*Task to complete*
Stop after the line containing "наприклад у лісі.": print each line exactly from the first line of the listing up to that point.

*Data*

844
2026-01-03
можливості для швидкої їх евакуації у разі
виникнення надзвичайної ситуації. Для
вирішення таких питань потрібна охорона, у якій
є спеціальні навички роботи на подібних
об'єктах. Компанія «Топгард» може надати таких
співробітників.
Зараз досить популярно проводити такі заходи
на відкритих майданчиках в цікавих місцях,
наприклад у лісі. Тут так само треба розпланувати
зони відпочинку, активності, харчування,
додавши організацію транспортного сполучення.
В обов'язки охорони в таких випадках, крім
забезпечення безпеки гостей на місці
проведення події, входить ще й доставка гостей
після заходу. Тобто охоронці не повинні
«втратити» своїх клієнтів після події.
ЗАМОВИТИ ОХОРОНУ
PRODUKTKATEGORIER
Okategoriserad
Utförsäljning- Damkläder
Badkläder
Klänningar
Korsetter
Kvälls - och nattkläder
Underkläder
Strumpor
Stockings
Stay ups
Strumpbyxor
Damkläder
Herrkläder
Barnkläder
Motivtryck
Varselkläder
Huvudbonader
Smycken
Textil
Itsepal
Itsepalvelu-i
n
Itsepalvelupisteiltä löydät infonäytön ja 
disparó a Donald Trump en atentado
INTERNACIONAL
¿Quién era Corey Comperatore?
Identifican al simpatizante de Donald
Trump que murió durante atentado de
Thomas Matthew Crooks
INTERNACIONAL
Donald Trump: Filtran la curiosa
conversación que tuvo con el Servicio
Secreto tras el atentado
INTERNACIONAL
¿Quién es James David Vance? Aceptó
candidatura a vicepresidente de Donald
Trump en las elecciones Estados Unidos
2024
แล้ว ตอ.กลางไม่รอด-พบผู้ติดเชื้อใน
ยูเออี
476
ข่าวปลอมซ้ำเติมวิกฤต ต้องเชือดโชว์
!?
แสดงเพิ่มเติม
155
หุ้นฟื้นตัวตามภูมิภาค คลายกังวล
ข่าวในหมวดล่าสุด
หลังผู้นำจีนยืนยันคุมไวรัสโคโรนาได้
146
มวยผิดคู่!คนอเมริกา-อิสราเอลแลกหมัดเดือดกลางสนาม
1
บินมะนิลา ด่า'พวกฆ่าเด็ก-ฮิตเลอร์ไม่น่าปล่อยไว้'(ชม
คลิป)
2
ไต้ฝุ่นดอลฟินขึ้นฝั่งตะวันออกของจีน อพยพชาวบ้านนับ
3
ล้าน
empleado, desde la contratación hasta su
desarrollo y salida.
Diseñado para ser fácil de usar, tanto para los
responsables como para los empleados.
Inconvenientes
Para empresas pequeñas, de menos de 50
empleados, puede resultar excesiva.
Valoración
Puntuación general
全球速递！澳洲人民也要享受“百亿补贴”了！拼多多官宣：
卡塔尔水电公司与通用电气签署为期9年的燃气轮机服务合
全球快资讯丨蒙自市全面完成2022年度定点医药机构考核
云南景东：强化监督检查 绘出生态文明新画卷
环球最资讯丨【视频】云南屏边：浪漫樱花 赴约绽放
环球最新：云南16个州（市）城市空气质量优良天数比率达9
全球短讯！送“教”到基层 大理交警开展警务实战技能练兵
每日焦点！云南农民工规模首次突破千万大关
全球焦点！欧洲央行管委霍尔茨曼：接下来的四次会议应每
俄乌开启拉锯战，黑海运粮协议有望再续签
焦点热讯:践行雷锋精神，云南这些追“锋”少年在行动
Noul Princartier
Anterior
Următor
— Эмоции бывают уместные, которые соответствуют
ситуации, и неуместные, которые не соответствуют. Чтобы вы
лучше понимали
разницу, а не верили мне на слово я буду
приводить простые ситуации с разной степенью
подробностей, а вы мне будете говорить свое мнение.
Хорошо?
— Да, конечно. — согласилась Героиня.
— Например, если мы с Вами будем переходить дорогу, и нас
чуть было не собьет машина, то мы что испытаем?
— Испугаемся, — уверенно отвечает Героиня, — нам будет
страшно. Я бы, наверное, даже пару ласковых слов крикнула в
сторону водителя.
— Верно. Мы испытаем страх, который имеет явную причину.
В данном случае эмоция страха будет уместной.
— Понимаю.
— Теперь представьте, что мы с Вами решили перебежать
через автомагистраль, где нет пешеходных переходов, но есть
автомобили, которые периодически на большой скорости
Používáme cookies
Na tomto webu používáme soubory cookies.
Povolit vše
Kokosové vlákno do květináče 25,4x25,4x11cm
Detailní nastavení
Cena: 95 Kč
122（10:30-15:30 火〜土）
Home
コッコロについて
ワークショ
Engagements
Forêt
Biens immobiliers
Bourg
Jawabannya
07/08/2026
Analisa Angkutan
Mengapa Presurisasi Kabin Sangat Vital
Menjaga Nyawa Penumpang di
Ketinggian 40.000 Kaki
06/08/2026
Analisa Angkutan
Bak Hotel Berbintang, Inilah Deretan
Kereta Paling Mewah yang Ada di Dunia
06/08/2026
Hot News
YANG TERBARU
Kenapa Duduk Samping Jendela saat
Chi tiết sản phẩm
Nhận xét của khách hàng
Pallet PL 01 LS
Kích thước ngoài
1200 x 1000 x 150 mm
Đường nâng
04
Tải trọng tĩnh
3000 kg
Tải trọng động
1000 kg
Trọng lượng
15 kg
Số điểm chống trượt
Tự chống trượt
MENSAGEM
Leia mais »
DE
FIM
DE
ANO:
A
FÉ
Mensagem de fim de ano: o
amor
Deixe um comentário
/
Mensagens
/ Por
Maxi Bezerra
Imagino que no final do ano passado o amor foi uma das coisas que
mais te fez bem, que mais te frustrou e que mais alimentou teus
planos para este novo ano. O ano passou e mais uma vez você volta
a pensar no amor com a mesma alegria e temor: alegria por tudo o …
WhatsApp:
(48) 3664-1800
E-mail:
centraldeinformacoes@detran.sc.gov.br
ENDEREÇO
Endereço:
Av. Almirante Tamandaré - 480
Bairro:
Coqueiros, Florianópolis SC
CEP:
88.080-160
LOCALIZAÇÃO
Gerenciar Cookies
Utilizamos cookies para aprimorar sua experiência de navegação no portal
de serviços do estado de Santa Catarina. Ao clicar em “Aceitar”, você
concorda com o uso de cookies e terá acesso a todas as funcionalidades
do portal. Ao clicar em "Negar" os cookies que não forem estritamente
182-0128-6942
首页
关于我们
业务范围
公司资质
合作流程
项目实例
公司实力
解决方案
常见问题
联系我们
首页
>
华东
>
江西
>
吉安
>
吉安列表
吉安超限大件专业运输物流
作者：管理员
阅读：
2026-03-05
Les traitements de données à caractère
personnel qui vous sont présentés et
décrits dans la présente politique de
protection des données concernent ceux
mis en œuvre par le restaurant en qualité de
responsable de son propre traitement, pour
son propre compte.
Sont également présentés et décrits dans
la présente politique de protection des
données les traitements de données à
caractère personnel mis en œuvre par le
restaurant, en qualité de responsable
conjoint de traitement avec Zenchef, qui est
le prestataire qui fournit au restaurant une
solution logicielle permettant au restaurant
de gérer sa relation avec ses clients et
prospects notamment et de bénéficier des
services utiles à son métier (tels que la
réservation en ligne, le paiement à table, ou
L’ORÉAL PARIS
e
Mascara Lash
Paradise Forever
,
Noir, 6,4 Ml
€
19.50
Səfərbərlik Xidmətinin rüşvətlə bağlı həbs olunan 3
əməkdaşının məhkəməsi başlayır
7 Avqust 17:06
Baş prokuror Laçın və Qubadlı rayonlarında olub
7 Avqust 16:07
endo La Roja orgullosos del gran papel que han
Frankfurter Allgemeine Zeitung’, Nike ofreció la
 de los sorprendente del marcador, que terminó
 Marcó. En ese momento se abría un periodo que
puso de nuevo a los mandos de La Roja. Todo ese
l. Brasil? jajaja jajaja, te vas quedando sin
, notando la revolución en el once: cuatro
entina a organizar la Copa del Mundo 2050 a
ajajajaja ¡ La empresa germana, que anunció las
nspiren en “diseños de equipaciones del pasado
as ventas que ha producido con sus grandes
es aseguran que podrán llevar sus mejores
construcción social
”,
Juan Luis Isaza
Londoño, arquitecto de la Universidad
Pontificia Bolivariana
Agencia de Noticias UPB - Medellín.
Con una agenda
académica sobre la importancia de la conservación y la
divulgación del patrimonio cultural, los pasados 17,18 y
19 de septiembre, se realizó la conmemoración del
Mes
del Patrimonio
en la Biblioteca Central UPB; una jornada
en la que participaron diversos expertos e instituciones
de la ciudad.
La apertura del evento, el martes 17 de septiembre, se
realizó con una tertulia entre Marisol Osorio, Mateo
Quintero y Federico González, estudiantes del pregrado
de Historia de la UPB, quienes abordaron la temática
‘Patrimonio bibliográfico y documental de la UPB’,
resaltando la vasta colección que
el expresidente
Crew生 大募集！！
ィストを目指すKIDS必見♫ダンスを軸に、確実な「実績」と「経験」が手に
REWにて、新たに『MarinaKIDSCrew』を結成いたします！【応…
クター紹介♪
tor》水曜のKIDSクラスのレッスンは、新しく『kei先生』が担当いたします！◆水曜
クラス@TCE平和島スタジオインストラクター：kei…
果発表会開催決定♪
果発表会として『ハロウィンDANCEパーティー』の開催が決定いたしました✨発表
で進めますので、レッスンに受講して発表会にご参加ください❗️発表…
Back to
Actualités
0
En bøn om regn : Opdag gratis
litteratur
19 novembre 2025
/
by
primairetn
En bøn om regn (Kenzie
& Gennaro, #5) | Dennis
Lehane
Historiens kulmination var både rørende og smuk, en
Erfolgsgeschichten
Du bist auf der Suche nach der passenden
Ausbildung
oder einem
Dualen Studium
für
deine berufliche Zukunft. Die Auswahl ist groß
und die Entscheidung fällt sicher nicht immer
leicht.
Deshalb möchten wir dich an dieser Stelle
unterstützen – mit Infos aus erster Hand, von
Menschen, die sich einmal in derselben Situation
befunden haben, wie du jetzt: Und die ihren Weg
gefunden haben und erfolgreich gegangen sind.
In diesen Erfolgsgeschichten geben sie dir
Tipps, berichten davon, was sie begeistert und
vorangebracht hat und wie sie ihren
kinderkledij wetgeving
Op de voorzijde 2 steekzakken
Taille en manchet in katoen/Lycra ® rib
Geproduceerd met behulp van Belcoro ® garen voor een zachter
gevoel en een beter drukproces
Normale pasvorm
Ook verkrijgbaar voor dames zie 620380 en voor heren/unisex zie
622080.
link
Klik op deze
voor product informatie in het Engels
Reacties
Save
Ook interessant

*Result*
844
2026-01-03
можливості для швидкої їх евакуації у разі
виникнення надзвичайної ситуації. Для
вирішення таких питань потрібна охорона, у якій
є спеціальні навички роботи на подібних
об'єктах. Компанія «Топгард» може надати таких
співробітників.
Зараз досить популярно проводити такі заходи
на відкритих майданчиках в цікавих місцях,
наприклад у лісі. Тут так само треба розпланувати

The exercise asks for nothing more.